Fla. debates: Money for prisons or money for schools?

Currently, state spends more money on corrections than universities

By John Kennedy
The Ledger

TALLAHASSEE, Fla. — Once Florida Gov. Charlie Crist and California Gov. Arnold Schwarzenegger were political look-alikes.

But Crist and some fellow Republicans in the Legislature are distancing themselves from the latest proposal emerging from California's chief executive.

In his final State of the State speech last week, Schwarzenegger proposed a constitutional amendment that would reduce state funding for prisons - while boosting the portion of the state budget going to higher education.

Schwarzenegger said financially-strapped California's priorities have gone "out of whack" in recent years.

Like California, Florida also is spending a larger portion of its general revenue on corrections than universities - 11 percent compared with just under 9 percent. And with prison population forecast as steadily climbing, it has become difficult for Crist, lawmakers and the state's business community to implement spending that matches rhetoric claiming higher education is key to transforming Florida's economy.

"The governor is going to make a case for putting a lot of money into education priorities," said Sterling Ivey, a Crist spokesman, looking ahead to the outgoing governor's final State of the State speech in March. "But I don't think you'll see him saying we should spend more money on education than prisons."

But at least one statewide candidate, attorney general contender Dan Gelber, a Miami Beach Democratic state senator, said the state should consider such action.

"I've spent a good part of my life putting people in jail," said Gelber, a former federal prosecutor. "But you should spend more money on education to keep people from making wrong decisions that lead to them going to prison."

Florida universities are absorbing a $150 million budget reduction for 2009-10, the third straight year of cuts caused by the state's punishing economy. Crist signed legislation that allows state universities to increase tuition as much as 15 percent annually until the state's current $3,800 yearly tuition reaches the national average, now about $6,585.

While Florida's crime rate fell by 8 percent over the first six months of 2009, state analysts also reported that the state's prison population is expected to grow by 1,288 inmates next year - to 104,698 prisoners, among the highest in the nation.

Tougher and longer sentencing laws, implemented in the late 1990s, are cited as prompting much of the prison population growth, officials said. Crist has historically supported such sentencing, Ivey noted, and is unlikely to shift positions even as the state scrambles for budget dollars.

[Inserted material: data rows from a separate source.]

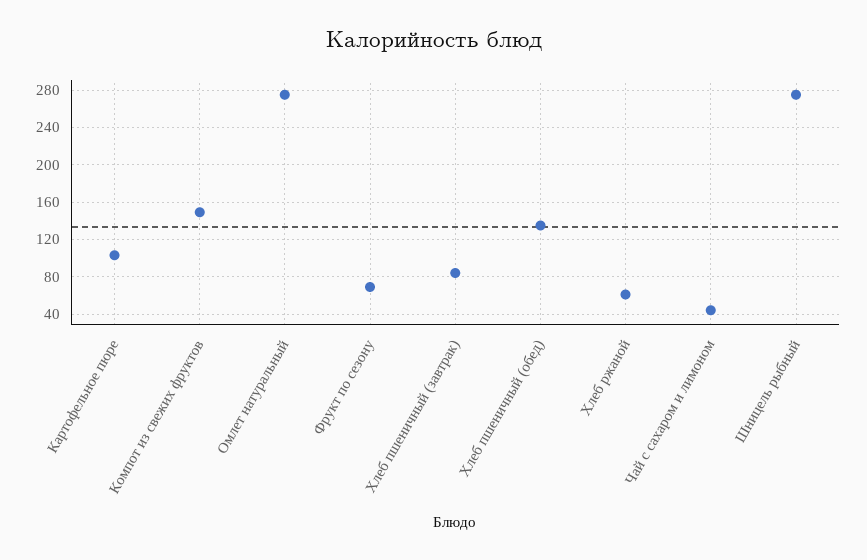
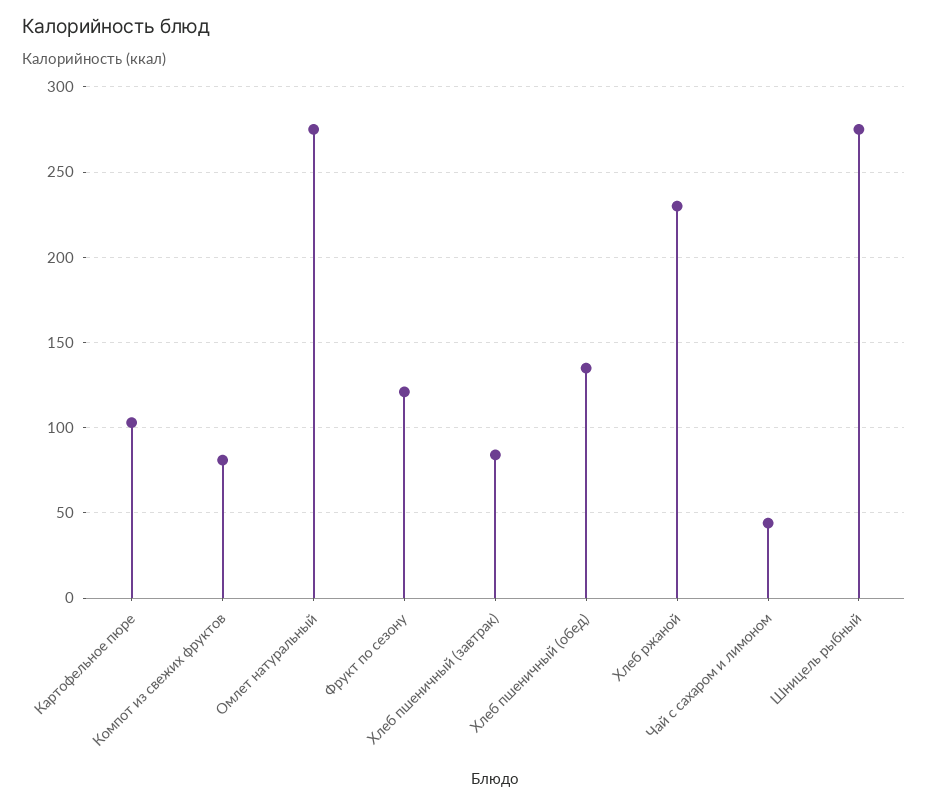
  {
    "Картофельное пюре": 105,
-   "Компот из свежих фруктов": 150,
+   "Компот из свежих фруктов": 80,
    "Омлет натуральный": 275,
-   "Фрукт по сезону": 70,
+   "Фрукт по сезону": 120,
    "Хлеб пшеничный (завтрак)": 85,
    "Хлеб пшеничный (обед)": 135,
-   "Хлеб ржаной": 60,
+   "Хлеб ржаной": 230,
    "Чай с сахаром и лимоном": 45,
    "Шницель рыбный": 275
  }

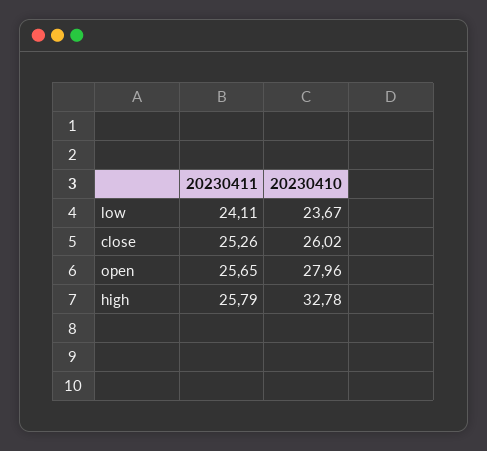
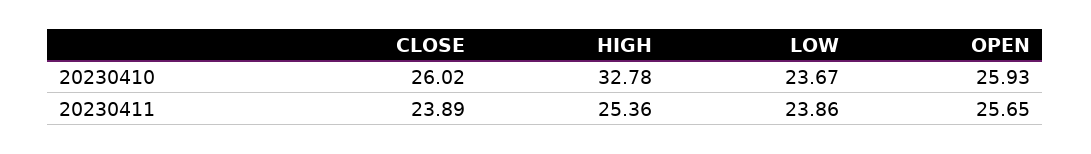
  {
    "20230411": {
-     "low": 24.11,
+     "low": 23.86,
-     "close": 25.26,
+     "close": 23.89,
      "open": 25.65,
-     "high": 25.79
+     "high": 25.36
    },
    "20230410": {
      "low": 23.67,
      "close": 26.02,
-     "open": 27.96,
+     "open": 25.93,
      "high": 32.78
    }
  }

But Sen. Victor Crist, R-Tampa, chairman of the Senate's criminal justice budget committee, said it's time for Florida to revisit minimum mandatory sentencing requirements, with an eye toward reducing some that may prove ineffective.

"We have to reduce the cost of incarceration and prevent or divert criminal activity so we can begin to reduce the expenditures," Sen. Crist said. "But I think any cost savings we can derive are going to have to go into our court system, not higher education."